During the same session at AACR last week, a team from the Broad Institute and Massachusetts General Hospital described their development of an NGS-based MSI assay, called MSIClass, that can be applied to limited quantities of cell-free DNA in the context of liquid biopsy.

"We were interested to see if we can detect this from blood because we thought this could be very helpful for patients who are too ill, too old, or maybe could be used for early detection," Broad postdoc Yosef Maruvka said at the meeting.

Other liquid biopsy developers are incorporating MSI into their panels in anticipation of broader use of blood-based NGS tests, especially in advanced cancer patients who cannot easily be biopsied, many of whom would be eligible for immunotherapy drugs.

But according to Maruvka, other sequencing methods require ultra-deep sequencing of pre-specified MSI loci, which may not capture differences between different tumor types and is also relatively expensive to perform.

He and his colleagues' development of MSIClass began with discovery of unique genome-wide mutational features that distinguish MSI vs. microsatellite-stable tumors, which the group then validated using whole-genome sequencing data from The Cancer Genome Atlas.

"We are not interested in mutations in specific MSI loci. … Instead [we] aggregate information from whole-genome even if it is at a very low confidence for any specific locus," Maruvka said.

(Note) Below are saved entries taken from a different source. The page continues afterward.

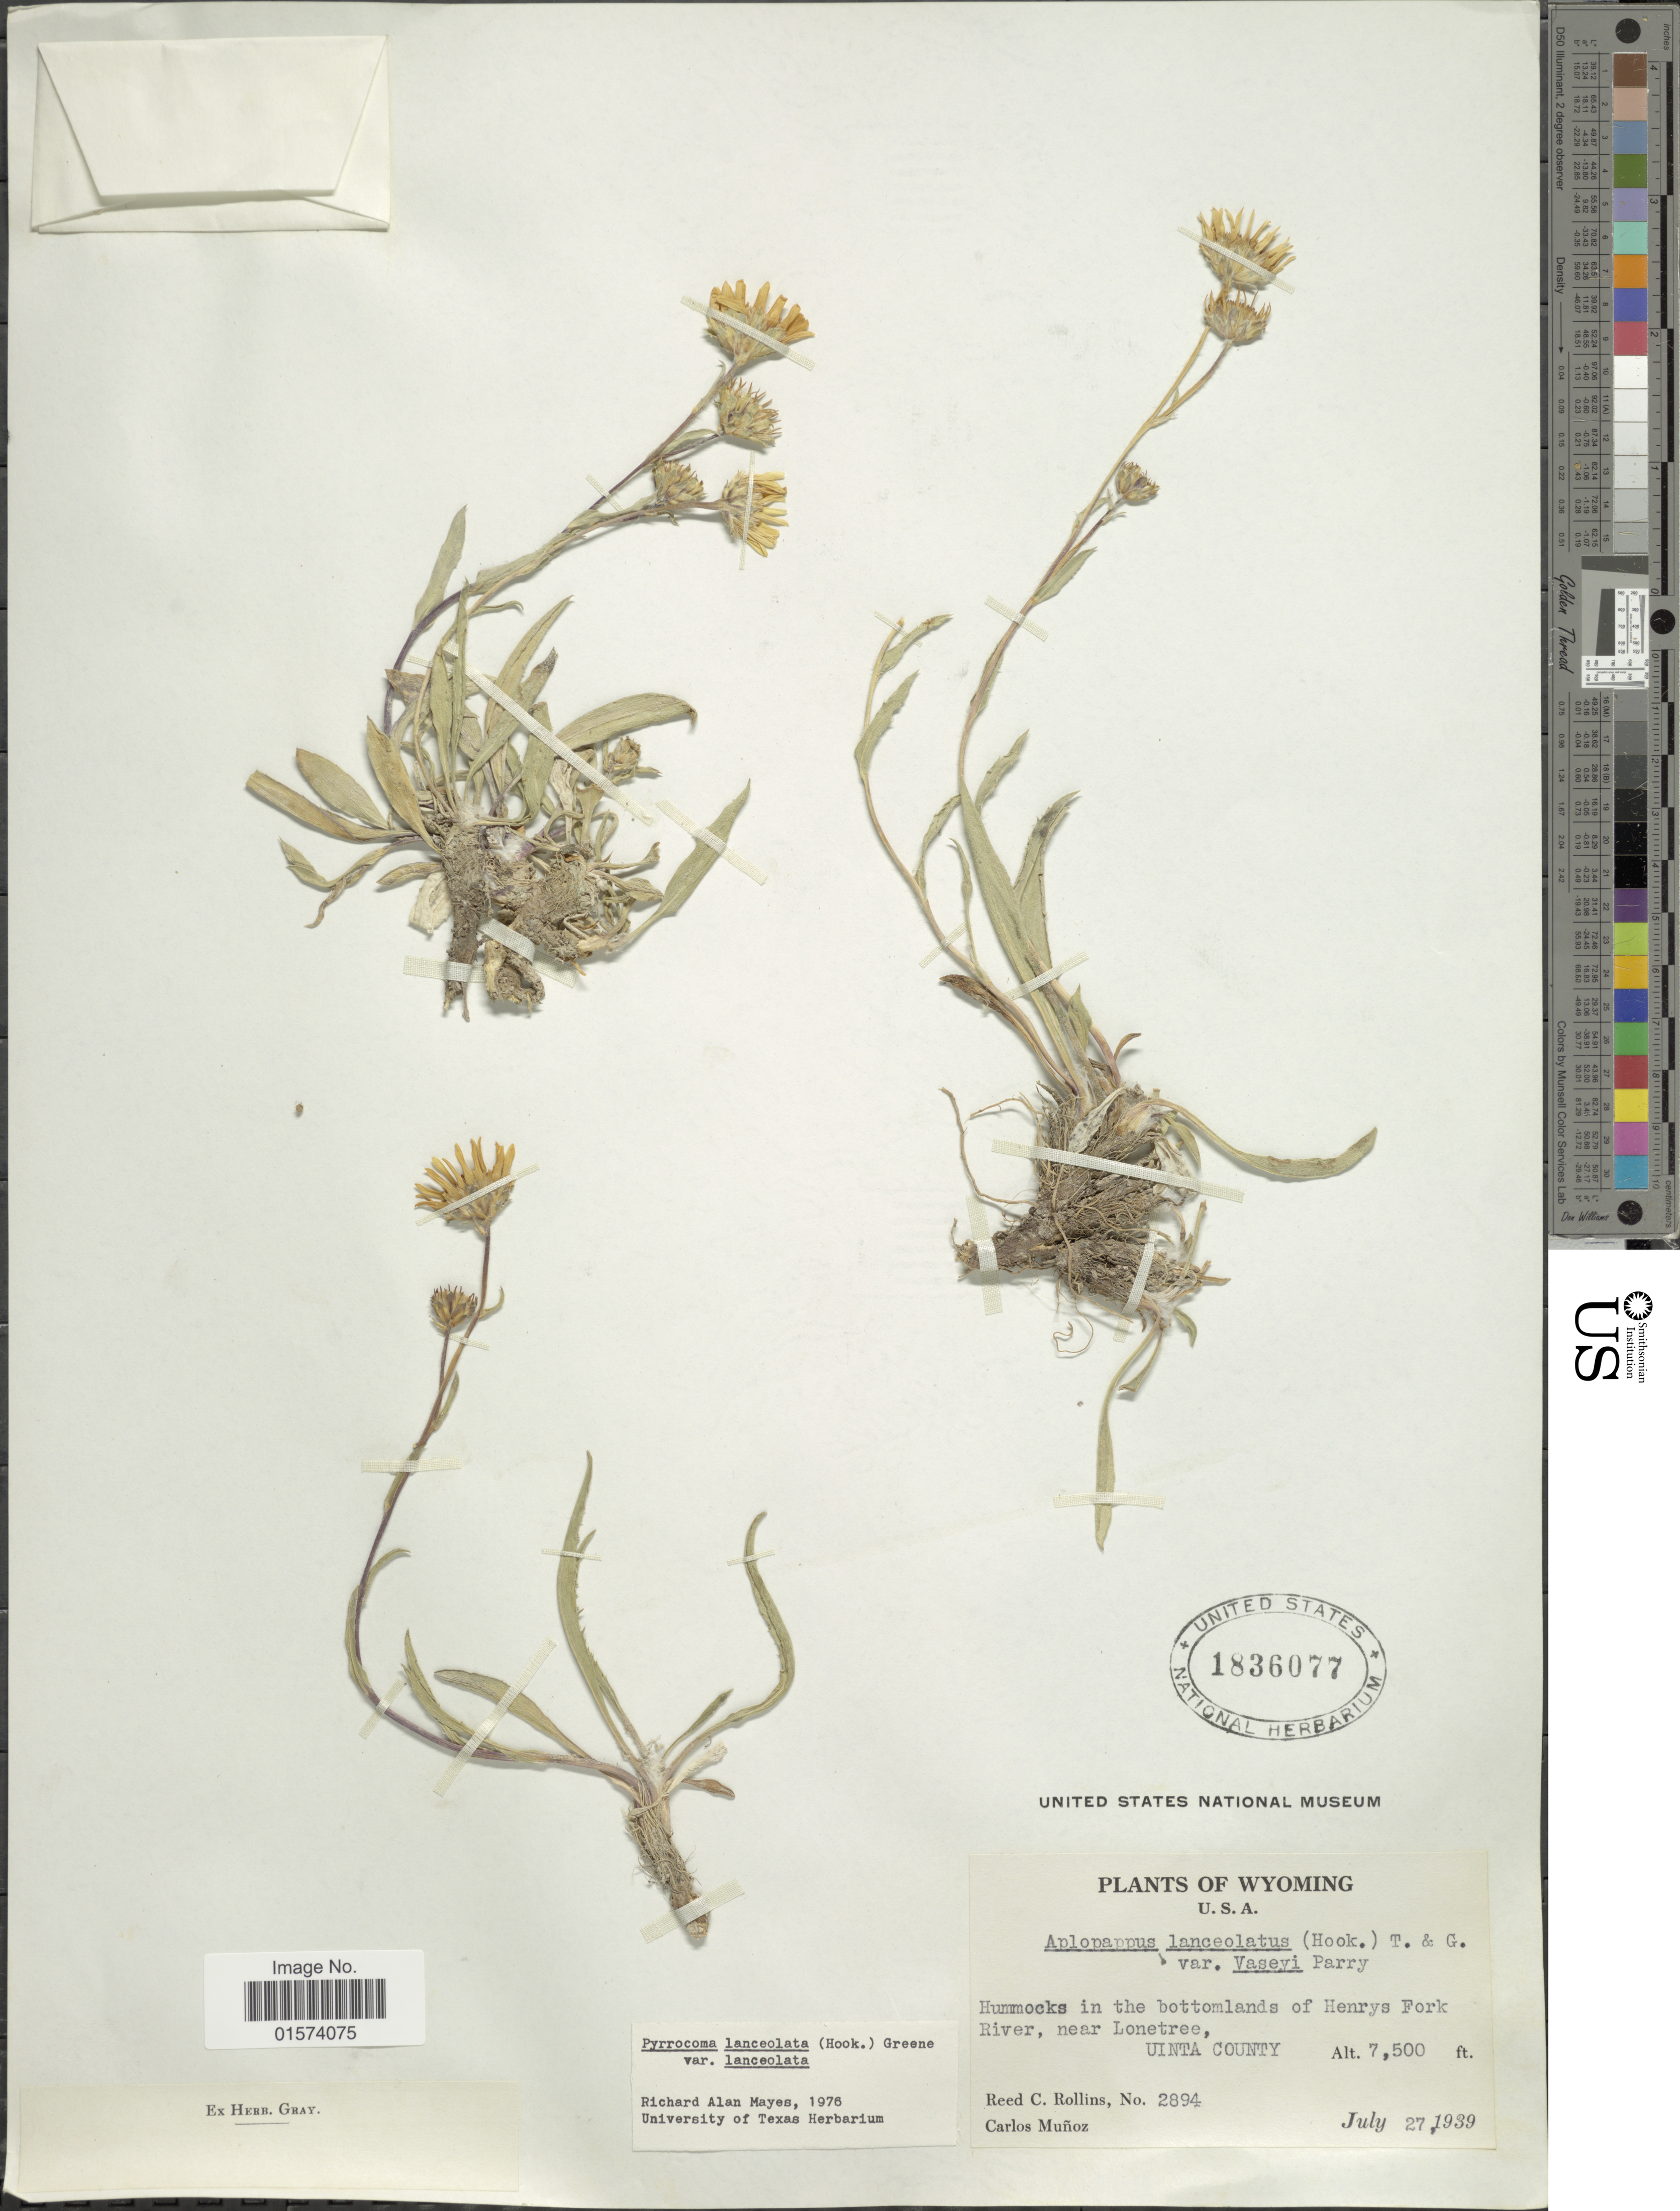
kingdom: Plantae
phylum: Tracheophyta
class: Magnoliopsida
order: Asterales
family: Asteraceae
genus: Pyrrocoma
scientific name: Pyrrocoma lanceolata var. lanceolata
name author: (Hook.) Greene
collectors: R. C. Rollins & C. Muñoz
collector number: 2894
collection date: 1939-07-27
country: United States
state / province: Wyoming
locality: Humocks in the bottomlands of Henrys Fork River, near Lonetree, Unta County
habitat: hummocks in the bottomlands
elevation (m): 2286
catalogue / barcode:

According to the authors, the test requires minimal genomic information — working with sequencing coverage as low as 0.05x even in samples with as low as 0.1 percent tumor DNA fraction.

At AACR, the group shared data from 29 colon cancer cases, of which 22 were microsatellite stable and 7 were MSI-high. Maruvka said that the assay was able to correctly identify six of the seven.

In response to audience questions, he added that the team has done further work showing that the method also holds up when applied to smaller sequencing panels down to about 50 genes.